Le ceramiche della Rocca di Camporgiano furono segnalate, quasi subito dopo il ritrovamento, nel clima ancora pionieristico che caratterizzava l’indagine ceramologica in quegli anni, al Reggi, che ne diede tempestiva ed efficace presentazione sul Bollettino Annuale dei Musei Ferraresi, immettendole – anche se con non eccessiva fortuna – nel dibattito scientifico. Può essere deludente, in effetti, osservare che la fittissima serie di mostre e manifestazioni sulle produzioni ceramiche padane del Rinascimento abbia di regola eluso il contesto di Camporgiano, che può essere serenamente agguagliato, per composizione e tono dei materiali, a quelli che meglio restituiscono il tono dei centri di consumo più elevati d’ambito estense.

Non molto è da aggiungere, in verità, alla presentazione del Reggi, ma è ancora una volta il contributo dei contesti dello scavo delle Verrucole di San Romano a proporre una lettura comparata dei due nuclei, puntualizzando le schede già edite, fondate su un’analisi che prescindeva – come era d’altronde inevitabile, dato lo stato della ricerca – dal contesto monumentale di Camporgiano.

Le varie categorie nelle quali sono state distribuite le graffite del Quattrocento e dei primi del Cinquecento d’area padana – e ferrarese in particolare – con una terminologia che fa, per tradizione, conto anche su indicazioni cronologiche, sono tutte rappresentate a Camporgiano, in un contesto la cui formazione, tuttavia, deve ormai essere posta, come alle Verrucole, a partire dagli anni della strutturazione del sistema fortificato estense, nel 1450-60.

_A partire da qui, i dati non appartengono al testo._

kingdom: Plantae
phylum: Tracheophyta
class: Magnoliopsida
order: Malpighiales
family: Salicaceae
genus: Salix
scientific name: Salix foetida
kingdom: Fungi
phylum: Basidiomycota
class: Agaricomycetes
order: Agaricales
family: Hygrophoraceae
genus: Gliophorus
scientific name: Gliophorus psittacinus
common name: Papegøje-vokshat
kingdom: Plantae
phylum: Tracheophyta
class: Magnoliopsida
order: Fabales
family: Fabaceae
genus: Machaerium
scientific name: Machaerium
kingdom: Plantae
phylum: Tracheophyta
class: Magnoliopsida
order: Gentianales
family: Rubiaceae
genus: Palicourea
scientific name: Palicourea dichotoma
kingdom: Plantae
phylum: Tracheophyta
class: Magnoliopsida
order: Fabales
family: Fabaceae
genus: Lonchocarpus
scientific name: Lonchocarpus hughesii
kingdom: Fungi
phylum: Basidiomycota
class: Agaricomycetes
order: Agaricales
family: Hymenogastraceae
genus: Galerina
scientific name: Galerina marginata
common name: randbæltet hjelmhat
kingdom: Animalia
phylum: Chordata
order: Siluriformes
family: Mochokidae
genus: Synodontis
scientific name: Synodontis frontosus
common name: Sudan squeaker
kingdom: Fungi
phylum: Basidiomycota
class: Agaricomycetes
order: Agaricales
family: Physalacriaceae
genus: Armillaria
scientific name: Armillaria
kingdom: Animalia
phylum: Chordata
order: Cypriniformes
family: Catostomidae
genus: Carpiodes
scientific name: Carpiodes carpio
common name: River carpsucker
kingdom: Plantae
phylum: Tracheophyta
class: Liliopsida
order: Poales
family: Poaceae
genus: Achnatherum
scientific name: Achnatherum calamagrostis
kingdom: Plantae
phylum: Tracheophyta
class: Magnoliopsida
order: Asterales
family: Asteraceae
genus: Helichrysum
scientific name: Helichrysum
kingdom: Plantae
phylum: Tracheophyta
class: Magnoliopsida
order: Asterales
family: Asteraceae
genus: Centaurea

In effetti, la ‘graffita padana arcaica’ è ben rappresentata, nel repertorio di boccali e forme aperte (bacini, coppe) che alternano, fra motivi geometrici accessori resi con semplici linee incise arricchite da pennellate in colore, temi decorativi in cui stilizzate cifre di volatili gradienti, o di volti umani, si alternano a schemi geometrici fortemente conservativi della tradizione medievale. Se è decisamente più antica la tradizione di questa classe – consacrata dalla terminologia ‘arcaica’ con la quale (anche se non con consenso universale) la si designa, la resa dei motivi è quella nota anche a Verrucole, e in uso nella seconda metà del Quattrocento.

La contiguità (o continuità) fra la ‘graffita arcaica’ e le classi ceramiche che ne conservano il repertorio decorativo e morfologico risparmiando progressivamente sul graffito, sostituito da tiocchi di colore sempre più generosi e speditivi, è più che evidente, come nel caso del trattamento del ‘giglio araldico’, su una ciotola e su un boccale: sarà sufficiente osservare come il reticolato in giallo che campisce il giglio sia, nel boccale, ridotto a sfatte linee.Lo spazio occupato da queste produzioni sulle mense della rocca di Camporgiano si traduce nella puntuale presentazione di tutti i principali temi decorativi che mettono le cifre stilistiche del primo Rinascimento estense a disposizione di fasce ampie della società: l’uccellino gradiente, di tradizione medievale, ma straordinariamente fortunato ancora nel Quattrocento, in Emilia come in Toscana, indifferentemente usato per forme aperte e chiuse, così come il volto umano, che in una ciotola si colloca all’interno della cornice di archetti che qualifica le estreme produzioni di ‘graffite arcaiche’.